Photographer Sues Apple Over the Use of Her Photo to Promote the Retina Display - mtgx
http://www.petapixel.com/2012/10/12/photographer-sues-apple-over-the-use-of-her-photo-to-promote-the-retina-display/

======
relix
Probably more forgetful than malice. I can imagine them having tried 100's of
designs/photographs, all licensed as "comps", to then pick the top 5 and use
those in the ads. The last step should have been "relicense the photographs
for ad use", but apparently this wasn't done. Maybe some intern forgot to file
some papers.

What I find curious is that the photographer's studio is aggressively going
after profits made by Apple. Maybe the studio notified Apple they had the
wrong license, something that I can imagine happens a lot in this world, and
Apple gave them the finger. Or maybe the photographer wants to squeeze the
most out of Apple's honest mistake. Maybe something in between.

------
Cbasedlifeform
Is Apple losing its ethical way these days?

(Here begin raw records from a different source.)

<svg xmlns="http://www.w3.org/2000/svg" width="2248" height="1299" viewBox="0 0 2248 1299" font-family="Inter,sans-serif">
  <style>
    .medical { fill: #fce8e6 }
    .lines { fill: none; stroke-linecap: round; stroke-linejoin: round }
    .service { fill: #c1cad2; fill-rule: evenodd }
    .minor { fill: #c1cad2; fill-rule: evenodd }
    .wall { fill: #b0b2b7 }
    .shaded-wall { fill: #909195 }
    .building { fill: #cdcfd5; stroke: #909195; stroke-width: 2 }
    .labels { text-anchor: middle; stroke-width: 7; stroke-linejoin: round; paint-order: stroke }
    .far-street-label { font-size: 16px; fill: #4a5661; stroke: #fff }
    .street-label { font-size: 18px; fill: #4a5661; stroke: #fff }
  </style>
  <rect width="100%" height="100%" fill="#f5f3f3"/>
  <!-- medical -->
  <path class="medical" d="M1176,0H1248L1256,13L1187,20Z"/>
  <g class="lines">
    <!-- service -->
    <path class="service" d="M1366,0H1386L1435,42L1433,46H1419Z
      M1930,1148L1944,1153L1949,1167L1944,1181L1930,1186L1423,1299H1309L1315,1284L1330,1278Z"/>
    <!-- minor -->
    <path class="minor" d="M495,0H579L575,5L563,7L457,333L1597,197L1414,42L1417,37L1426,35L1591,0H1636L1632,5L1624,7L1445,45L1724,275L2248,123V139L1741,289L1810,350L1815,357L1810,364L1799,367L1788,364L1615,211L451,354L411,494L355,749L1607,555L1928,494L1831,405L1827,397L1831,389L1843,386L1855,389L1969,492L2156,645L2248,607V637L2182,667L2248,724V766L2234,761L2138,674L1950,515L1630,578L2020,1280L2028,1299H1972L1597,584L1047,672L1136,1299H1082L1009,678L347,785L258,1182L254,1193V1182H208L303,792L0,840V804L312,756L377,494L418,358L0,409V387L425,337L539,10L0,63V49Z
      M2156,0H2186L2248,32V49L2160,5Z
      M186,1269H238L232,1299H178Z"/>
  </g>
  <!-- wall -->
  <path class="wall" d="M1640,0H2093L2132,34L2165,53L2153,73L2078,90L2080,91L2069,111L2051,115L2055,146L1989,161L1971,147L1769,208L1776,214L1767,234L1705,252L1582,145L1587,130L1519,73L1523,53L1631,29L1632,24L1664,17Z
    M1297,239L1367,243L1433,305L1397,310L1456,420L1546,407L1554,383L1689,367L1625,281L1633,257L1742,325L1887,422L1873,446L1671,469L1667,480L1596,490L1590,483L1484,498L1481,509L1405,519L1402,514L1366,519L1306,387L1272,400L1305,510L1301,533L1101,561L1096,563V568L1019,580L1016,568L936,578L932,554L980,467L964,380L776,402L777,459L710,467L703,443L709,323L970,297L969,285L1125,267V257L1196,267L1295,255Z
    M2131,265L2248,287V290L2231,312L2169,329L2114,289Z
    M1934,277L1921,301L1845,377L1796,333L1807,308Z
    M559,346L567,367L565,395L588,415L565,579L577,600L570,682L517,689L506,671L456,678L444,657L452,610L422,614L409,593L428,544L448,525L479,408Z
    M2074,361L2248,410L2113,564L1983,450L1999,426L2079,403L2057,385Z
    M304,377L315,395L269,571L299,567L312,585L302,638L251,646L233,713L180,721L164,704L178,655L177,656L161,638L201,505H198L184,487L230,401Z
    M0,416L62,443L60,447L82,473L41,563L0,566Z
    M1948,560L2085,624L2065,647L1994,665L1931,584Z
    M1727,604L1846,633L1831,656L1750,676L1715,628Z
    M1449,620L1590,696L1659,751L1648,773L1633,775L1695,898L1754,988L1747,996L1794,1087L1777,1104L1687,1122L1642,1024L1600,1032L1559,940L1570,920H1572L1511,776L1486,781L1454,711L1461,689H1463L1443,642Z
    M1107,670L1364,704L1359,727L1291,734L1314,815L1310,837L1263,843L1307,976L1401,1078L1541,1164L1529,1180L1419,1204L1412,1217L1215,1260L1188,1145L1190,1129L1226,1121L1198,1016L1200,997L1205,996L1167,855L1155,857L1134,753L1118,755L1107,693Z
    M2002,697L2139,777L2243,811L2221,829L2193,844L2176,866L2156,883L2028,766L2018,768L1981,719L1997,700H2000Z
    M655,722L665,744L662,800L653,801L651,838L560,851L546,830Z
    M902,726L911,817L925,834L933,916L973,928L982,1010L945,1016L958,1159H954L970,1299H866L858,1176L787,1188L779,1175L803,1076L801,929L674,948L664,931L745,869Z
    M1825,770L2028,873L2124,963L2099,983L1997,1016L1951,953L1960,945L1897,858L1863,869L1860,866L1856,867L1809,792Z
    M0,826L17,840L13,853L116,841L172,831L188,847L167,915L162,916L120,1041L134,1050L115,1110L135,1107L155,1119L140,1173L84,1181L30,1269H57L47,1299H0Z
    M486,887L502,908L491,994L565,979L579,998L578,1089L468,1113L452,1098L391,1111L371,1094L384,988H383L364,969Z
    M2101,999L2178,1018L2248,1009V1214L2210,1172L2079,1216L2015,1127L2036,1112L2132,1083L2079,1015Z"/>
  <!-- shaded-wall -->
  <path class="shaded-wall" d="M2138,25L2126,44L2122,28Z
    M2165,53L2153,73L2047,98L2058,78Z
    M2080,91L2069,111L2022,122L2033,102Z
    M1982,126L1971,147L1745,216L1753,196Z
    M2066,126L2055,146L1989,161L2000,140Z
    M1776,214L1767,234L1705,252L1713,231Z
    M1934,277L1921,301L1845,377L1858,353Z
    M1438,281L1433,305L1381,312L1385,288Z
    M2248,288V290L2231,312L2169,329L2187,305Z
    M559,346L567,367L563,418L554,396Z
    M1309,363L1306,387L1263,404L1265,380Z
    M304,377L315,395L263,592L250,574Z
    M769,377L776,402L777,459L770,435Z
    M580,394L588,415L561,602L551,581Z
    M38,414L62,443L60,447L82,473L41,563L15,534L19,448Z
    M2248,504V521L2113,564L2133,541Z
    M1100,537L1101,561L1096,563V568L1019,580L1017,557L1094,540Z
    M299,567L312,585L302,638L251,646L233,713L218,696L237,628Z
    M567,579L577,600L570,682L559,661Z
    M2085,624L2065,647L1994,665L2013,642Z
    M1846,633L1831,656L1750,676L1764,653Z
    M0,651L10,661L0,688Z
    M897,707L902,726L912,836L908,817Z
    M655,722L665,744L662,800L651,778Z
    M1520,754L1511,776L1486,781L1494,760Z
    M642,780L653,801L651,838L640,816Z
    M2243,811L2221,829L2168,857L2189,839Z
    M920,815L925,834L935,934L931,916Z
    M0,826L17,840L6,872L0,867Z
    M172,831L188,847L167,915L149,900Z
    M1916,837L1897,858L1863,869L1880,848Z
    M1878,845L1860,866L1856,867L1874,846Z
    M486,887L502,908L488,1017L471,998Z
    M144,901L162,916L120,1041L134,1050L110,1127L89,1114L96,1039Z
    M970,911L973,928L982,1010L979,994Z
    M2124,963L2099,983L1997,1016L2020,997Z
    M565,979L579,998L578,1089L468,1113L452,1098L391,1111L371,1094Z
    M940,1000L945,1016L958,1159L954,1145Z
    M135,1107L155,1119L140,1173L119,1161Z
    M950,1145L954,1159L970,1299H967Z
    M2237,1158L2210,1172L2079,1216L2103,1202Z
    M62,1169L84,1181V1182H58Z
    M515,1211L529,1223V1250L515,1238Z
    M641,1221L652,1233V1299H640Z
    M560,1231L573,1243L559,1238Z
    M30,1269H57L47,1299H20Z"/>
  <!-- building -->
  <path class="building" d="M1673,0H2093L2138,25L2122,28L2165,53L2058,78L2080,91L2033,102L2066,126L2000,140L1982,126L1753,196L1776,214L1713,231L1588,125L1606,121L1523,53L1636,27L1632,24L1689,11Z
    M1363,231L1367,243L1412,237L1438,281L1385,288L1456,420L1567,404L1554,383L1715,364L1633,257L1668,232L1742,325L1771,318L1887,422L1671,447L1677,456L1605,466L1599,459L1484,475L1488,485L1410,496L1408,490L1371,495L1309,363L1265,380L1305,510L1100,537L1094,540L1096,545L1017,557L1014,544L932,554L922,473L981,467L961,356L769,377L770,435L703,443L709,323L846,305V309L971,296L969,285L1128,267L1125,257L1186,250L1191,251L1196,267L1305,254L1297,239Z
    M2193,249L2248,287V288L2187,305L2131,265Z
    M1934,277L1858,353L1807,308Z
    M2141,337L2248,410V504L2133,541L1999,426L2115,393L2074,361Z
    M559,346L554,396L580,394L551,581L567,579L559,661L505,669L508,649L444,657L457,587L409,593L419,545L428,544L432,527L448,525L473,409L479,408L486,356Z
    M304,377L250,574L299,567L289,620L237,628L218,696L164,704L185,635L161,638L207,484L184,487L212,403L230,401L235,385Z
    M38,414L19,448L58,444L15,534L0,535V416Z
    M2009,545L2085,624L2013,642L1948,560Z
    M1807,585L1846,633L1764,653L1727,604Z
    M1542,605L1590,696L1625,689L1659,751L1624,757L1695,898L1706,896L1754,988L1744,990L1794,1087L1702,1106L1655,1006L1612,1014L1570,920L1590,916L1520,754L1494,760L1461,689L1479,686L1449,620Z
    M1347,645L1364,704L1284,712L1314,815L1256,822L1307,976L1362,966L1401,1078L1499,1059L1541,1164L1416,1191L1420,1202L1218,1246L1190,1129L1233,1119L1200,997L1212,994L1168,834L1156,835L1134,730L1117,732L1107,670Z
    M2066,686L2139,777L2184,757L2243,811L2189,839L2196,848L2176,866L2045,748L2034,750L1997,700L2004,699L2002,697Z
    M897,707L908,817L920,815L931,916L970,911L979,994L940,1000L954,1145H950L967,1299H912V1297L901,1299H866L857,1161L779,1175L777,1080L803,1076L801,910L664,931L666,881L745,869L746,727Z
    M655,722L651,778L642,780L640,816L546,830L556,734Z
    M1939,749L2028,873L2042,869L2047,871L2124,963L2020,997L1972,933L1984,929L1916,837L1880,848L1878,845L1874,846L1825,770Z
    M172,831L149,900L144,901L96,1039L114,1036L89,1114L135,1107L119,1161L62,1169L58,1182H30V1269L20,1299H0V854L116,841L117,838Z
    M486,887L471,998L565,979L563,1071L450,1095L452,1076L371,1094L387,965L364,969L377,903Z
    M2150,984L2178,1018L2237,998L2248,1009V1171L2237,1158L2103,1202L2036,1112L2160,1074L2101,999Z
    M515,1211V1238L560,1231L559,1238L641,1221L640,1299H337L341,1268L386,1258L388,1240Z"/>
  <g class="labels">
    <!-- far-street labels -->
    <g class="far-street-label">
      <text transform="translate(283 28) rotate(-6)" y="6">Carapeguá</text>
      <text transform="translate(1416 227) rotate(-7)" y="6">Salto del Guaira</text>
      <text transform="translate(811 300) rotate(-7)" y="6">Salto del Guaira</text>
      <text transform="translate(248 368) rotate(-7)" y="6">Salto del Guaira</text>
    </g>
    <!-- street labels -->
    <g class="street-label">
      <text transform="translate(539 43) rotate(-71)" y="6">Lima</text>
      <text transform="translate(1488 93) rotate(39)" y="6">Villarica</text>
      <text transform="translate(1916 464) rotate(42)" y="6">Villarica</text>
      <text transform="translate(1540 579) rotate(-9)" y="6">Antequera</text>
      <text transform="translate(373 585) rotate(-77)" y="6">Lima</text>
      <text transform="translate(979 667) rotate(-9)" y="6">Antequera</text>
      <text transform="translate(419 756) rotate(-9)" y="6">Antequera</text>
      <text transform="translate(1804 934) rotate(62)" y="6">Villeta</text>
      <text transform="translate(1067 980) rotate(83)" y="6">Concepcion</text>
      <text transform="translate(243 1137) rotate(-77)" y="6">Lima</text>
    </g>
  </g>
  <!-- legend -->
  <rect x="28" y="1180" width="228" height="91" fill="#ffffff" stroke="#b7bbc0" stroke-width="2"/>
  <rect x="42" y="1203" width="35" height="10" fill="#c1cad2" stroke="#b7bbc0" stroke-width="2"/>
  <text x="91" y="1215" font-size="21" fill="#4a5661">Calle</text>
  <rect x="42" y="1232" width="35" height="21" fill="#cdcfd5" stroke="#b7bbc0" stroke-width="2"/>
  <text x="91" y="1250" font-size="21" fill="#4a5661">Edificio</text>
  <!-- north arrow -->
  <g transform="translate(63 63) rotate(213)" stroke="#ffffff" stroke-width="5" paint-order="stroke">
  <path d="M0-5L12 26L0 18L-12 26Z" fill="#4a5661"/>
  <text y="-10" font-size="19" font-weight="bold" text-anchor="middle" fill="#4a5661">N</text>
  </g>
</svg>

I suppose it wasn't perfect under
Jobs of course, but this example plus the unlicensed use of the Swiss clock
design -- at best this is very sloppy.

More cynically, they really hid the way to turn off the advertising tracking
in iOS, as has been reported elsewhere. I can't believe one has to go into
General-->About to find the setting rather than under Privacy! Shameful.